Arcanite a finalement vu le jour début 2016. «Cela nous a permis de mettre un cadre autour des projets pour écarter la fragilité d’une association d’étudiants, notamment dans le suivi. Nous avions aussi l’avantage de posséder un portefeuille de solutions à montrer. Nous ne voulions pas être en mode start-up, à savoir: développer un produit, lever des fonds, puis se casser la figure comme 80% d’entre elles, et retourner travailler dans une entreprise standard. Nous voulions quelque chose de solide.»

Une année après sa naissance, le pari Arcanite semble tenu. «Nous n’avons pas de problèmes pour payer les salaires, nous manquons seulement de temps. Nous sommes plutôt en mode sacrifice des week-ends et des vacances», se réjouit Yann Beaud. Arcanite est actuellement partagée entre deux sites, dans les locaux de l’université: l’un dans un espace communautaire dédié à l’innovation, l’autre à l’EPFL dont elle est issue. «Aujourd’hui, nous sommes neuf, soit les six fondateurs et trois employés. Mais nous allons devoir engager du personnel très rapidement.»

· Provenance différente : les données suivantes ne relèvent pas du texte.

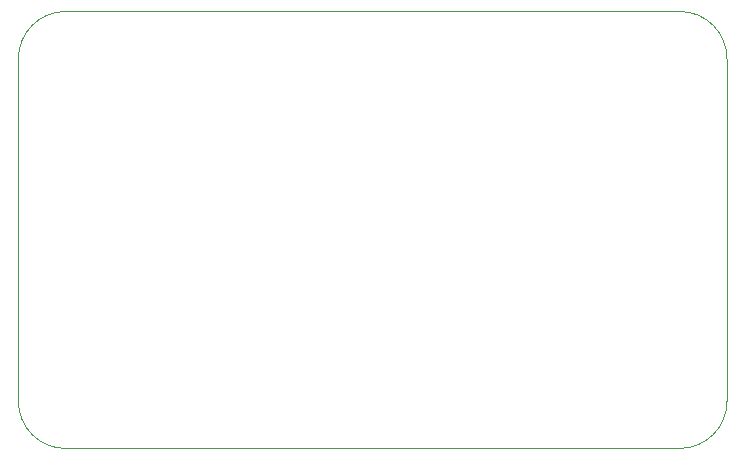
<source format=gm1>
G04 #@! TF.GenerationSoftware,KiCad,Pcbnew,(7.99.0-174-g31be74b8b3)*
G04 #@! TF.CreationDate,2023-07-10T17:09:23+02:00*
G04 #@! TF.ProjectId,HydraBus,48796472-6142-4757-932e-6b696361645f,1.0 Rev1.4*
G04 #@! TF.SameCoordinates,Original*
G04 #@! TF.FileFunction,Profile,NP*
%FSLAX46Y46*%
G04 Gerber Fmt 4.6, Leading zero omitted, Abs format (unit mm)*
G04 Created by KiCad (PCBNEW (7.99.0-174-g31be74b8b3)) date 2023-07-10 17:09:23*
%MOMM*%
%LPD*%
G01*
G04 APERTURE LIST*
G04 #@! TA.AperFunction,Profile*
%ADD10C,0.100000*%
G04 #@! TD*
G04 APERTURE END LIST*
D10*
X148501100Y-72003600D02*
X148501100Y-101003600D01*
X204501100Y-68003600D02*
X152501100Y-68003600D01*
X208501100Y-101003600D02*
X208501100Y-72003600D01*
X152501100Y-105003600D02*
X204501100Y-105003600D01*
X208501100Y-72003600D02*
G75*
G03*
X204501100Y-68003600I-4000000J0D01*
G01*
X152501100Y-68003600D02*
G75*
G03*
X148501100Y-72003600I0J-4000000D01*
G01*
X204501100Y-105003600D02*
G75*
G03*
X208501100Y-101003600I0J4000000D01*
G01*
X148501100Y-101003600D02*
G75*
G03*
X152501100Y-105003600I4000000J0D01*
G01*
M02*

</source>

Si l’e-sport constitue une part du terreau d’Arcanite, il n’en est pas le cœur d’activité. «Nous réalisons des mises en place de systèmes complexes sur des interfaces web – pas des sites – dans des domaines porteurs. Cela va du développement, pour Star Sailors League, d’un site regroupant des régates virtuelles avec la possibilité d’établir un classement mondial, en passant par du traitement d’image, jusqu’aux fintechs. Nous travaillons notamment avec la société WeCan.Fund, qui propose des solutions de financement ou de prêt participatif. Nous avons développé pour elle une API (un connecteur, ndlr) pour la réalisation des transactions financières.»

Quand il parle d’Arcanite, Yann Beaud est aussi intarissable qu’en matière d’e-sport. Le débit est rapide, les idées sont claires, comme s’il soumettait en temps réel la réalité au virtuel, jeu ou pas jeu. A témoin, cet autre atout dans les serveurs de la jeune entreprise: un traitement sophistiqué de l’image pour détecter les falsifications ou les personnes: «Cela pourrait être de la détection de contrefaçon en temps réel par l’image. Ou le suivi (la traque?) d’une personne dont on aurait donné les caractéristiques au logiciel.»